» WHAT TO PRODUCE:
Search the data for the string "xuất" and copy each line where it turns up.

» EXERCISE INPUT:

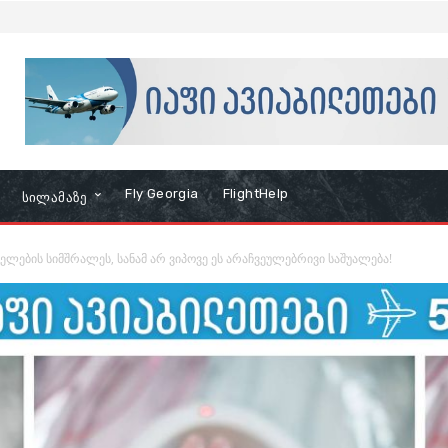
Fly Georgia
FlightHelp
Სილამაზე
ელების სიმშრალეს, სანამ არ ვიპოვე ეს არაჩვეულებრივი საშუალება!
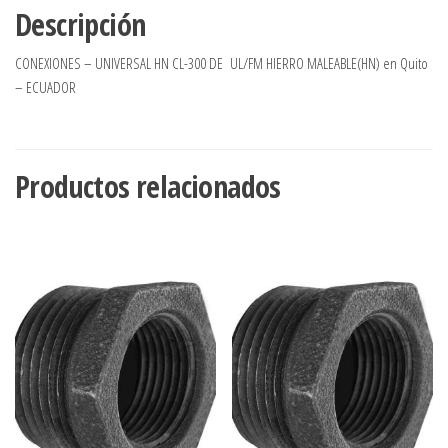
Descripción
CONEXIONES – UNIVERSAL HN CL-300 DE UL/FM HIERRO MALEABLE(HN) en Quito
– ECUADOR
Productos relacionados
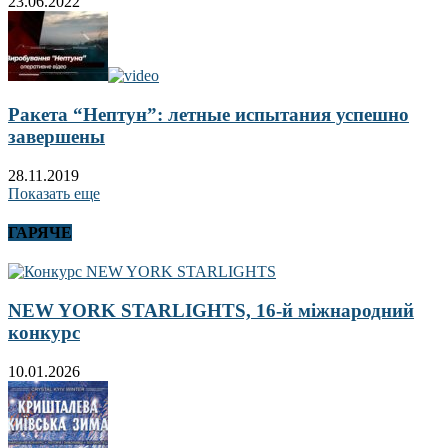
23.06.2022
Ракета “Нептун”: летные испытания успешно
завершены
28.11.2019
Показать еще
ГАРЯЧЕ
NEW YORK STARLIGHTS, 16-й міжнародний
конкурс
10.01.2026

...

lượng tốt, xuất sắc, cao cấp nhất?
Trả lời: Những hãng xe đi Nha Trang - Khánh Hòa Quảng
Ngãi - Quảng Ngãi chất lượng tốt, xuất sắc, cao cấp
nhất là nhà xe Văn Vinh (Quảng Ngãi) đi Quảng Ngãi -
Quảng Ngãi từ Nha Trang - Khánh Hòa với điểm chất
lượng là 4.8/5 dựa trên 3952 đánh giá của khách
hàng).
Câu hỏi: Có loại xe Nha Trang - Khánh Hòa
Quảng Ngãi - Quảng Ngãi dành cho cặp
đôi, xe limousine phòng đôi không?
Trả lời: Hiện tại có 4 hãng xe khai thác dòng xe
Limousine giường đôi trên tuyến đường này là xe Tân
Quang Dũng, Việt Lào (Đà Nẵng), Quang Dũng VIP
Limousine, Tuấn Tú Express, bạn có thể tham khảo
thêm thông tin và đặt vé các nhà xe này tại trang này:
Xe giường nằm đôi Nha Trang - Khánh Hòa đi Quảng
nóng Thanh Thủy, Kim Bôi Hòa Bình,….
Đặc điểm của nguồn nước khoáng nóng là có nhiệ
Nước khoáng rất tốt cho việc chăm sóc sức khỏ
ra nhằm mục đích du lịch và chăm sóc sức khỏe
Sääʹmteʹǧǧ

* * *

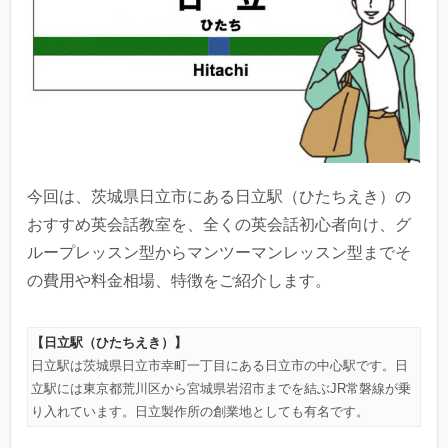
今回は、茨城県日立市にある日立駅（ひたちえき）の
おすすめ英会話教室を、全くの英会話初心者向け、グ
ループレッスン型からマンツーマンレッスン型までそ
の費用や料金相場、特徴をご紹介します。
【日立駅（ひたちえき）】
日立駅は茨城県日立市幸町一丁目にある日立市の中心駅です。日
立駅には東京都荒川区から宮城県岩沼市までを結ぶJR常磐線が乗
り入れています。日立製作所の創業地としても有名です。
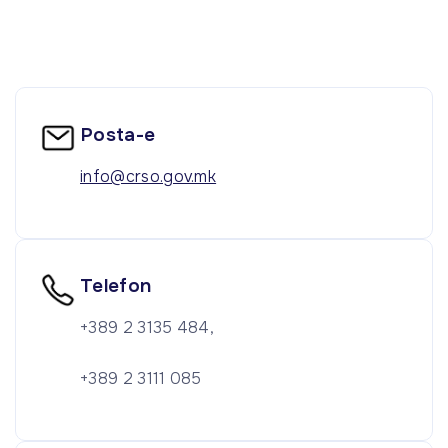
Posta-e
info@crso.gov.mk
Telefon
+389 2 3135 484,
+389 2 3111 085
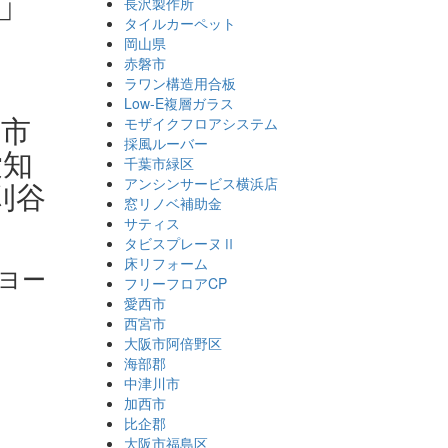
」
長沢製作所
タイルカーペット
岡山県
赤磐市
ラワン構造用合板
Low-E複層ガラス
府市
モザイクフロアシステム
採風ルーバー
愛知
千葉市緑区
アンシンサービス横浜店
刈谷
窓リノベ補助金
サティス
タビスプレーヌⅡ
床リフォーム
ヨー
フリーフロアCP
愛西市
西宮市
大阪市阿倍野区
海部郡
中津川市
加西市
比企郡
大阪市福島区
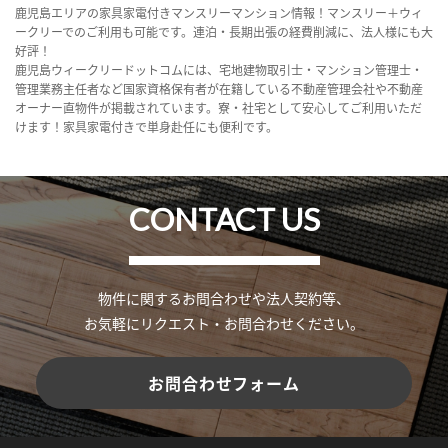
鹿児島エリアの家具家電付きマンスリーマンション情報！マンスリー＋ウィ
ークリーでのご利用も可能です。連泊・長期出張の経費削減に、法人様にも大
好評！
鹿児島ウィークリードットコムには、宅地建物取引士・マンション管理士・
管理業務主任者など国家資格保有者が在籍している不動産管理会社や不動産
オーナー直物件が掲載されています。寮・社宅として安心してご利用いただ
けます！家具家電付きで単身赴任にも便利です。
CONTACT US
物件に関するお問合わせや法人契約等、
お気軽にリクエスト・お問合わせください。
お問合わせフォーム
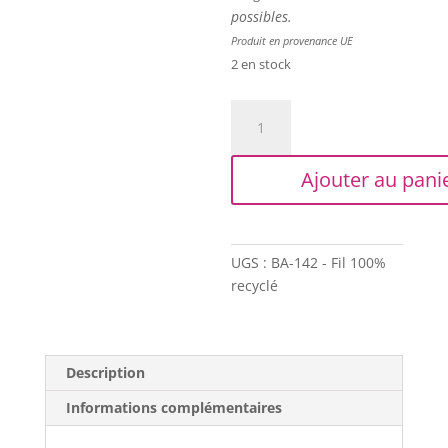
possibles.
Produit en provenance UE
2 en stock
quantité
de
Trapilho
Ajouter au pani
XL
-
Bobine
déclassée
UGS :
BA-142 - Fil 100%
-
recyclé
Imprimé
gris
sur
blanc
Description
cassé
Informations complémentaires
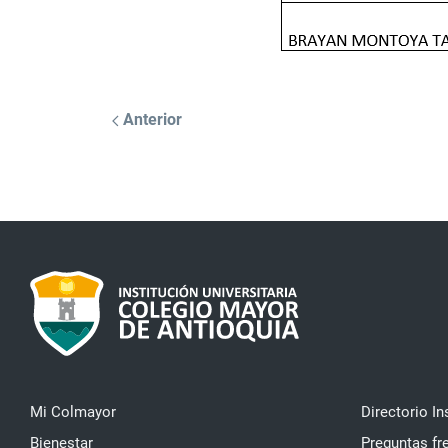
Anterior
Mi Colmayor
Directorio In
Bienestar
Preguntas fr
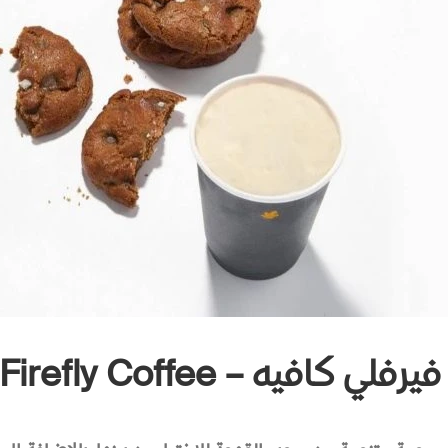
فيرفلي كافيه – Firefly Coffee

» RESULT OF THIS EXERCISE:
lượng tốt, xuất sắc, cao cấp nhất?
Ngãi - Quảng Ngãi chất lượng tốt, xuất sắc, cao cấp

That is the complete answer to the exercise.